Based on Forbes‘ own childhood, the film, which she also wrote, follows the struggles of a family coping with the bipolar disorder of the husband and father, Cameron, played with sensitivity by Mark Ruffalo.
It’s a tricky role, because despite his condition and occasional flare-ups, Cameron is not painted as a monster. While he’s on the brink of unraveling much of the time, Cameron can be civil, even tender, and only wants the best for his family.
Based in Massachusetts in the 1970s, both Cameron and Maggie are determined to give their girls a private school education. But they can’t afford it since Cameron is unable to hold a job. So Maggie decides to leave the girls with their father and go to school in New York to earn her MBA in order to provide a better life for their family. Though Cameron is mentally unstable, Maggie believes he can care for the children while she’s away.
Of course, there are the inevitable mishaps: Cameron goes out late and gets drunk, leaving the girls home alone, and he only cleans the apartment on occasion.
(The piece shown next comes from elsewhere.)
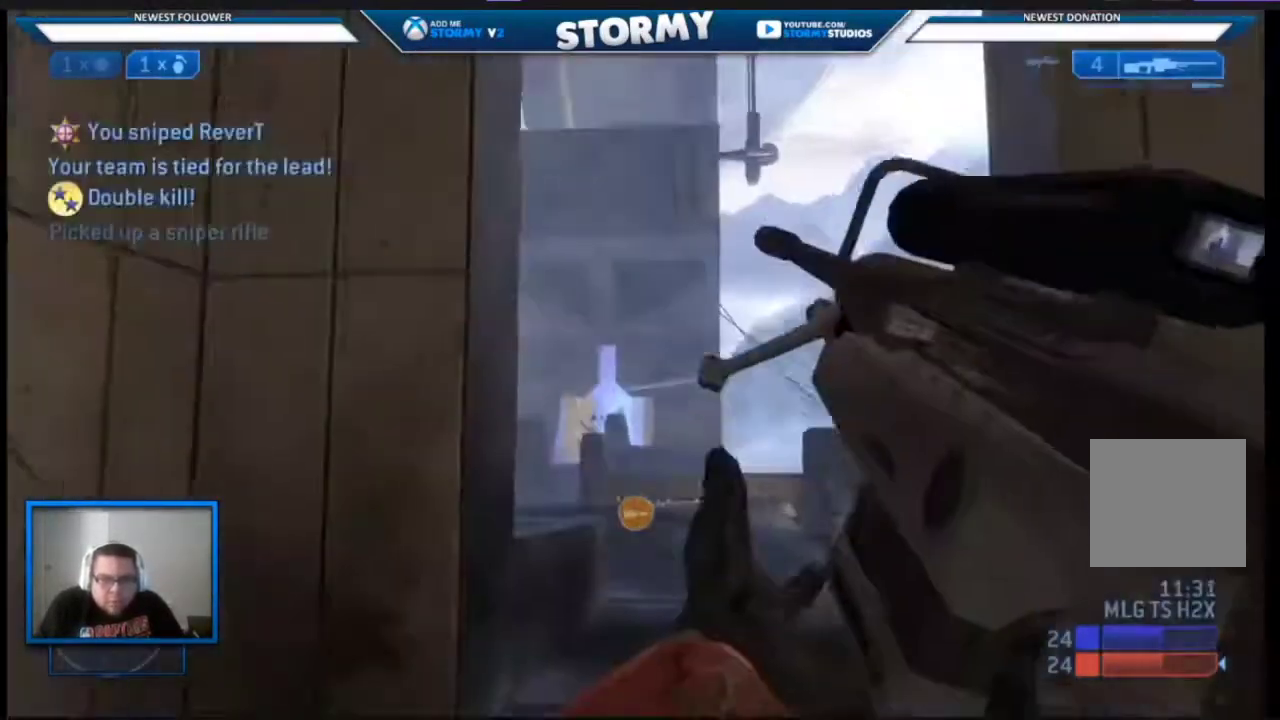
{"buttons": ["Y"], "left_stick": "left", "right_stick": "center", "events": [[83, "SELECT", "down"], [267, "SELECT", "up"], [283, "right_stick", "left"], [333, "left_stick", "up-left"], [350, "right_stick", "center"], [433, "Y", "down"], [500, "left_stick", "left"]]}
Still, his love for his daughters remains undeniable.
Forbes, 45, was 10 years old when she and her little sister were left in their father’s care.
“My parents did this very unusual and risky thing,” said Forbes at the Sundance Film Festival where “Infinitely Polar Bear” premiered. “But it worked out. My sister and I both survived and thrived.”
Forbes‘ sister, China, 43, is the lead singer of multi-genre band Pink Martini, “which I attribute to my father singing all of the time,” adds the filmmaker. “He was also a great storyteller. That’s what I do.”
When searching for the right actor to play her father, Forbes knew she needed someone “who not only got the role, but brought warmth and the humanity to it,” she says.
Ruffalo was at the top of her list. But the actor says he actually “chased Maya down” for the role. “I read the script and was really moved,” Ruffalo said in an interview at Sundance. “So I basically begged.”
Tapping into the behavior of Forbes‘ father wasn’t difficult, adds the actor. “I know quite a few bipolar people, so I understand mental illness,” he says. “The stuff that was hard was the stuff in the hospital.” (At one point in the film, Cameron is subdued with drugs after being hauled off to a mental facility.)
Cameron’s chain smoking was another hurdle. Ruffalo had to smoke in just about every scene, a task he says gave him a respiratory infection. “They were herbal cigarettes, but it was a lot to ask of him,” said Forbes.